(Dataset entries)

Segment Open

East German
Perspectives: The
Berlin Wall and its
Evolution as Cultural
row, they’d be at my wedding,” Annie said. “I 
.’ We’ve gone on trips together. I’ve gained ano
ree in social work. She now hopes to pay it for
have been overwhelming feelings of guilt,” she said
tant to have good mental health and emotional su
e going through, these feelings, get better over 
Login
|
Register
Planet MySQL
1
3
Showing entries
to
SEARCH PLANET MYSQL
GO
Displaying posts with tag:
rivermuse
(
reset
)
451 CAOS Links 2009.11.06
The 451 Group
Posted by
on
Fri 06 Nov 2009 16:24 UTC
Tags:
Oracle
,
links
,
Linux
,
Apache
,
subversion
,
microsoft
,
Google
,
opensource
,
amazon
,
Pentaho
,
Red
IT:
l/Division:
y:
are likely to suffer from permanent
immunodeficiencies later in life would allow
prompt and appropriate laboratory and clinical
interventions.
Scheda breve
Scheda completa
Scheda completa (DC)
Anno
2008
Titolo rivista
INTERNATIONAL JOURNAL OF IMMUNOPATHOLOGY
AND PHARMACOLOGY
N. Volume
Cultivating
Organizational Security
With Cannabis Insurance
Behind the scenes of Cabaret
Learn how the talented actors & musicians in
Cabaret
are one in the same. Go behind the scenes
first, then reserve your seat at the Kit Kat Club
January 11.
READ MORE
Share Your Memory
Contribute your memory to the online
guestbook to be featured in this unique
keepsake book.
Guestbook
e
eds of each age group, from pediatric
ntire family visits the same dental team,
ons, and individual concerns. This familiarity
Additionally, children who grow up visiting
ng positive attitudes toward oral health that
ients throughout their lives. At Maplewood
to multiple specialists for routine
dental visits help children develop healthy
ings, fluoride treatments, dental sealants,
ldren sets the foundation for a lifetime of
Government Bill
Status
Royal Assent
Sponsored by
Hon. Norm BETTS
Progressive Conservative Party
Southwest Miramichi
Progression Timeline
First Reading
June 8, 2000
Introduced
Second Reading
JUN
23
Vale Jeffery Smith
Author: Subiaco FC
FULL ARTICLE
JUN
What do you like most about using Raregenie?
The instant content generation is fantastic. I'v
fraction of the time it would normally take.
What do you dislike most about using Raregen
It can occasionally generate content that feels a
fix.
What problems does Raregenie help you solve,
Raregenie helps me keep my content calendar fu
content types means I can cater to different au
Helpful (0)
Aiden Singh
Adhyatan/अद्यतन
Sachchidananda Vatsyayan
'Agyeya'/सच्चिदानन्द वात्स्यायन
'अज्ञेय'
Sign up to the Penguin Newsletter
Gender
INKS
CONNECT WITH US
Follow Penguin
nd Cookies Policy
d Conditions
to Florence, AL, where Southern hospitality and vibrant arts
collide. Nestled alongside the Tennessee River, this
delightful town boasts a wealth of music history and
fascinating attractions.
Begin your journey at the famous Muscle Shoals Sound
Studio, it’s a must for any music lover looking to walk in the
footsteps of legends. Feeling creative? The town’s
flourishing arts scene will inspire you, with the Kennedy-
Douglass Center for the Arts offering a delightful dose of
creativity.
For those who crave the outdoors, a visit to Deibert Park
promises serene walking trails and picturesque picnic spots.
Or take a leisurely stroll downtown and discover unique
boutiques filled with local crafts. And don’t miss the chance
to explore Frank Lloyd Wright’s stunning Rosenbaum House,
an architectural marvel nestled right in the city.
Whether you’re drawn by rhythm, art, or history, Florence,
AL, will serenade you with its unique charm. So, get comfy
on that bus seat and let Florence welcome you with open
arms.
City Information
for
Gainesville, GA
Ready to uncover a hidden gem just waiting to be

Segment Closed

EXERCISE DIRECTIONS - Extract the text of every page in this material, repeating each line exactly in its original order.

ANSWER FOR THE TASK -
East German
Perspectives: The
Berlin Wall and its
Evolution as Cultural
row, they’d be at my wedding,” Annie said. “I 
.’ We’ve gone on trips together. I’ve gained ano
ree in social work. She now hopes to pay it for
have been overwhelming feelings of guilt,” she said
tant to have good mental health and emotional su
e going through, these feelings, get better over 
Login
|
Register
Planet MySQL
1
3
Showing entries
to
SEARCH PLANET MYSQL
GO
Displaying posts with tag:
rivermuse
(
reset
)
451 CAOS Links 2009.11.06
The 451 Group
Posted by
on
Fri 06 Nov 2009 16:24 UTC
Tags:
Oracle
,
links
,
Linux
,
Apache
,
subversion
,
microsoft
,
Google
,
opensource
,
amazon
,
Pentaho
,
Red
IT:
l/Division:
y:
are likely to suffer from permanent
immunodeficiencies later in life would allow
prompt and appropriate laboratory and clinical
interventions.
Scheda breve
Scheda completa
Scheda completa (DC)
Anno
2008
Titolo rivista
INTERNATIONAL JOURNAL OF IMMUNOPATHOLOGY
AND PHARMACOLOGY
N. Volume
Cultivating
Organizational Security
With Cannabis Insurance
Behind the scenes of Cabaret
Learn how the talented actors & musicians in
Cabaret
are one in the same. Go behind the scenes
first, then reserve your seat at the Kit Kat Club
January 11.
READ MORE
Share Your Memory
Contribute your memory to the online
guestbook to be featured in this unique
keepsake book.
Guestbook
e
eds of each age group, from pediatric
ntire family visits the same dental team,
ons, and individual concerns. This familiarity
Additionally, children who grow up visiting
ng positive attitudes toward oral health that
ients throughout their lives. At Maplewood
to multiple specialists for routine
dental visits help children develop healthy
ings, fluoride treatments, dental sealants,
ldren sets the foundation for a lifetime of
Government Bill
Status
Royal Assent
Sponsored by
Hon. Norm BETTS
Progressive Conservative Party
Southwest Miramichi
Progression Timeline
First Reading
June 8, 2000
Introduced
Second Reading
JUN
23
Vale Jeffery Smith
Author: Subiaco FC
FULL ARTICLE
JUN
What do you like most about using Raregenie?
The instant content generation is fantastic. I'v
fraction of the time it would normally take.
What do you dislike most about using Raregen
It can occasionally generate content that feels a
fix.
What problems does Raregenie help you solve,
Raregenie helps me keep my content calendar fu
content types means I can cater to different au
Helpful (0)
Aiden Singh
Adhyatan/अद्यतन
Sachchidananda Vatsyayan
'Agyeya'/सच्चिदानन्द वात्स्यायन
'अज्ञेय'
Sign up to the Penguin Newsletter
Gender
INKS
CONNECT WITH US
Follow Penguin
nd Cookies Policy
d Conditions
to Florence, AL, where Southern hospitality and vibrant arts
collide. Nestled alongside the Tennessee River, this
delightful town boasts a wealth of music history and
fascinating attractions.
Begin your journey at the famous Muscle Shoals Sound
Studio, it’s a must for any music lover looking to walk in the
footsteps of legends. Feeling creative? The town’s
flourishing arts scene will inspire you, with the Kennedy-
Douglass Center for the Arts offering a delightful dose of
creativity.
For those who crave the outdoors, a visit to Deibert Park
promises serene walking trails and picturesque picnic spots.
Or take a leisurely stroll downtown and discover unique
boutiques filled with local crafts. And don’t miss the chance
to explore Frank Lloyd Wright’s stunning Rosenbaum House,
an architectural marvel nestled right in the city.
Whether you’re drawn by rhythm, art, or history, Florence,
AL, will serenade you with its unique charm. So, get comfy
on that bus seat and let Florence welcome you with open
arms.
City Information
for
Gainesville, GA
Ready to uncover a hidden gem just waiting to be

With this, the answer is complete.